(Data excerpts)
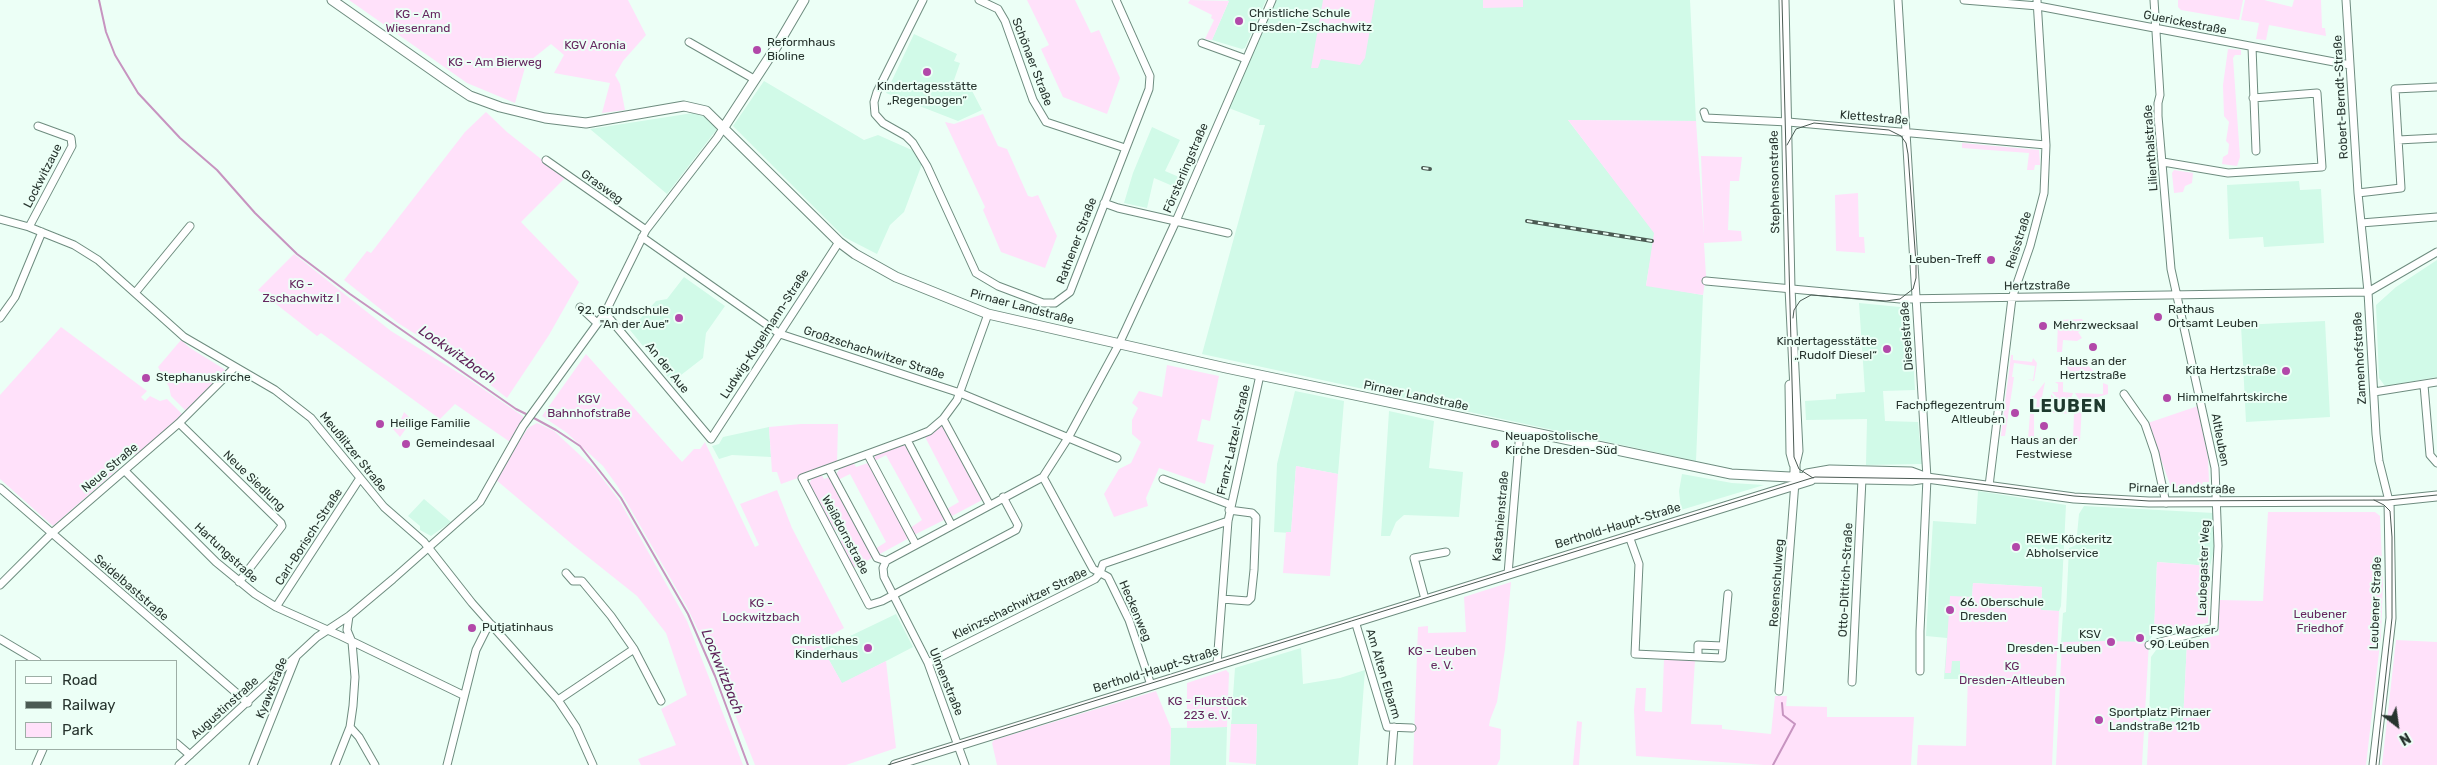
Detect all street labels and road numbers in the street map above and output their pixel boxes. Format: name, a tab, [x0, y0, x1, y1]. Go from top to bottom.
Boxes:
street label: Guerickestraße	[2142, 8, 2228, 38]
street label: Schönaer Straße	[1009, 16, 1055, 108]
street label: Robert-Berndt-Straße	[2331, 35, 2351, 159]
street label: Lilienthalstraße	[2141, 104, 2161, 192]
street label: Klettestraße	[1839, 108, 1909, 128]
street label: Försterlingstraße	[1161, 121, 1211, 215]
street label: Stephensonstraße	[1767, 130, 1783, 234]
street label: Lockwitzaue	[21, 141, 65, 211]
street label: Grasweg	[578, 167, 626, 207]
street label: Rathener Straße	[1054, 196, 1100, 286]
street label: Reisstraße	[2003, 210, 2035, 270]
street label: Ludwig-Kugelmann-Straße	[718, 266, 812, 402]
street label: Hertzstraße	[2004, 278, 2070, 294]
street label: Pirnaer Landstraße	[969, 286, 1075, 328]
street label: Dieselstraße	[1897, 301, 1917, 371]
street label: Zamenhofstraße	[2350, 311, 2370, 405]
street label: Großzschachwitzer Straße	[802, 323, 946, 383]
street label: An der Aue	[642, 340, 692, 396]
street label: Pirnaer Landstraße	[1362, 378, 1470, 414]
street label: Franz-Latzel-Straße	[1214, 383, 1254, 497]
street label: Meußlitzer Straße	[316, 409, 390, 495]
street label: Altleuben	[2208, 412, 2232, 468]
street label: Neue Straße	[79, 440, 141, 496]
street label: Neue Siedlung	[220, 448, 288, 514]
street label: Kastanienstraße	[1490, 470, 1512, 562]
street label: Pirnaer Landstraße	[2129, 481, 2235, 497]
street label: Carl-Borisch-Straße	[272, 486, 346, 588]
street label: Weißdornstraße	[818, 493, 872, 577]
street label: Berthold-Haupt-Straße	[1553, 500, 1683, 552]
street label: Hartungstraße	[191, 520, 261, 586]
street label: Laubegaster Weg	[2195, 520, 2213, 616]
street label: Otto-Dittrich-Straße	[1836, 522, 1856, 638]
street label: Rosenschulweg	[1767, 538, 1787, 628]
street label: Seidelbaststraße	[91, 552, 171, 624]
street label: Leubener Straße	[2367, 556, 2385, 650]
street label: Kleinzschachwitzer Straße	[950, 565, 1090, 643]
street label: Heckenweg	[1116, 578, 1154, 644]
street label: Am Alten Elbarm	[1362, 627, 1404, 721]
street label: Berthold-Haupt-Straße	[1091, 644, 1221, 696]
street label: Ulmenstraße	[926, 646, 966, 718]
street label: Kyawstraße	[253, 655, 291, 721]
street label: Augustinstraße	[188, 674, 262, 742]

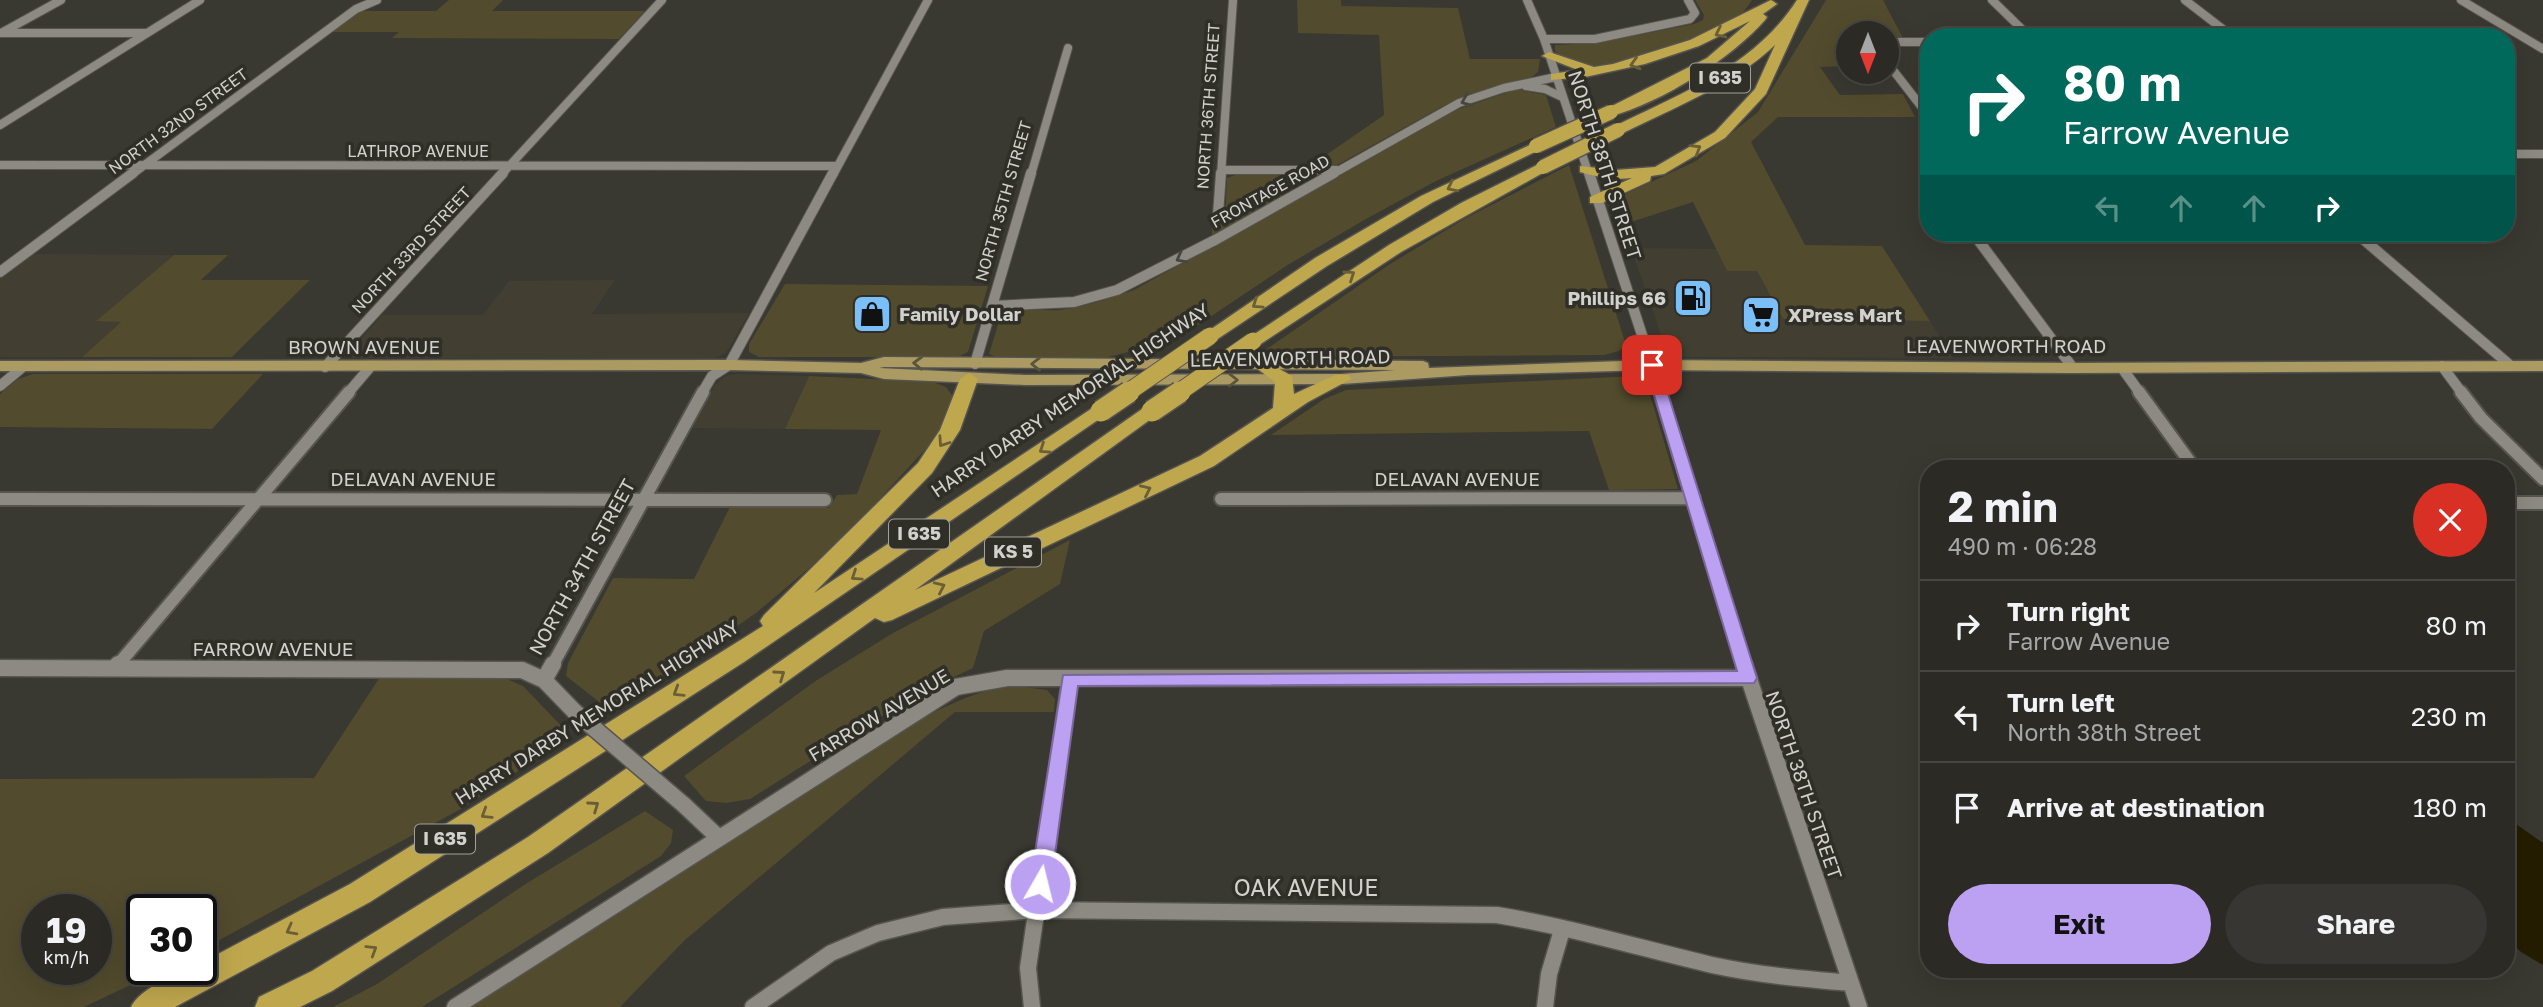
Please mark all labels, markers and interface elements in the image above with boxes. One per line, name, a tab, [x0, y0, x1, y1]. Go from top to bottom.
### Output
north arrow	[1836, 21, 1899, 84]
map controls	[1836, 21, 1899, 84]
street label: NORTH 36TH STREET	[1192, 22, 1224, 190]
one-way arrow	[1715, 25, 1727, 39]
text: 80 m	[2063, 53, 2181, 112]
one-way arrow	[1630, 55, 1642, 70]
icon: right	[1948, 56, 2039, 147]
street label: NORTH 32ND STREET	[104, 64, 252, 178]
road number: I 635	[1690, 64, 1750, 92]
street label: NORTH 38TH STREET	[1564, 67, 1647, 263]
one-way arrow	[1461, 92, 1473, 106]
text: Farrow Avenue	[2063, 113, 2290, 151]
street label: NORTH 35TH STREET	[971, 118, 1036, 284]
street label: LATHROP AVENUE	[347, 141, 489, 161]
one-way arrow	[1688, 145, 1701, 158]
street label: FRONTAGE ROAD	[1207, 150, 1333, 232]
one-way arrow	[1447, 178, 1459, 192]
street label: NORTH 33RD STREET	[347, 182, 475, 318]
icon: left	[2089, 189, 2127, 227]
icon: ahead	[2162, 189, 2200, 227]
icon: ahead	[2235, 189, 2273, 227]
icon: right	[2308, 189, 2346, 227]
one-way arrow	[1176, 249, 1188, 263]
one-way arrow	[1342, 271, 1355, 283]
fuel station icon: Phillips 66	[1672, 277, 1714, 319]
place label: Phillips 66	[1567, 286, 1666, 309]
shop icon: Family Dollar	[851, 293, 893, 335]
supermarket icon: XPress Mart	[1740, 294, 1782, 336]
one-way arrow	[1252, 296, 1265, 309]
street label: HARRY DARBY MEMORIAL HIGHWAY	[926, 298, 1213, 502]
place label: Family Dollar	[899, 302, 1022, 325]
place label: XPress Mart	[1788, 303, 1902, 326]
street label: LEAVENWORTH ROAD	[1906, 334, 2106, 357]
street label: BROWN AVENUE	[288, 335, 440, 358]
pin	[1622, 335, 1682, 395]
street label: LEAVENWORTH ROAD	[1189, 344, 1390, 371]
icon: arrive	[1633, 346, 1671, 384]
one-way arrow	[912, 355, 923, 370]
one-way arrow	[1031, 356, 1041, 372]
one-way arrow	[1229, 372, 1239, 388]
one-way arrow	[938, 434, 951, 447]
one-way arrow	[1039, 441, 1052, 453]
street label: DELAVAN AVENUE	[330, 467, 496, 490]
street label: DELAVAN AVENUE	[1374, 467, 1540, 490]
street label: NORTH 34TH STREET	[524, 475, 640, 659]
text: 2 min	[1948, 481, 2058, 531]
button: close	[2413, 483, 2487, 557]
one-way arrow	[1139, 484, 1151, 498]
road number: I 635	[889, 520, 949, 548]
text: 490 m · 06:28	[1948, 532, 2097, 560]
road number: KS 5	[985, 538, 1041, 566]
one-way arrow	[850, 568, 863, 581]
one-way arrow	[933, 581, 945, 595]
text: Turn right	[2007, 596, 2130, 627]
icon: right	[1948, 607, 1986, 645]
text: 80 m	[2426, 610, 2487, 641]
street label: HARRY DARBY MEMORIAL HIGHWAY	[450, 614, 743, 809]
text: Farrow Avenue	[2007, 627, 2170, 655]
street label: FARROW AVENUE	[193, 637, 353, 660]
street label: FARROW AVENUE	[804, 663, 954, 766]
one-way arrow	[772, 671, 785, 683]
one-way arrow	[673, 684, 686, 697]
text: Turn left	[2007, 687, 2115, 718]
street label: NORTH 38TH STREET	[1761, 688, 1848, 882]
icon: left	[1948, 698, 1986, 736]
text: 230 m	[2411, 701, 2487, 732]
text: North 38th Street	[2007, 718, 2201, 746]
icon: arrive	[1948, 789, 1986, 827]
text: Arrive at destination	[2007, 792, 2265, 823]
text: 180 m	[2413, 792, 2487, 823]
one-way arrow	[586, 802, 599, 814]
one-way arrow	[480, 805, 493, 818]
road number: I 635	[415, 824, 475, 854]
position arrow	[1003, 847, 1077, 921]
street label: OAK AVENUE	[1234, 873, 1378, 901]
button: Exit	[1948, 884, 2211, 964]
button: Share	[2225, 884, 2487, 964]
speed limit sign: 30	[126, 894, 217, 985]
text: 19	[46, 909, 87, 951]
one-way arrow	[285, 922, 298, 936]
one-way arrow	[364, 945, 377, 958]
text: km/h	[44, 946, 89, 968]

WHAT THE EXERCISE ASKS:
In the entries above, find each line with the word "ahead" and show it.

FINAL ANSWER:
icon: ahead	[2162, 189, 2200, 227]
icon: ahead	[2235, 189, 2273, 227]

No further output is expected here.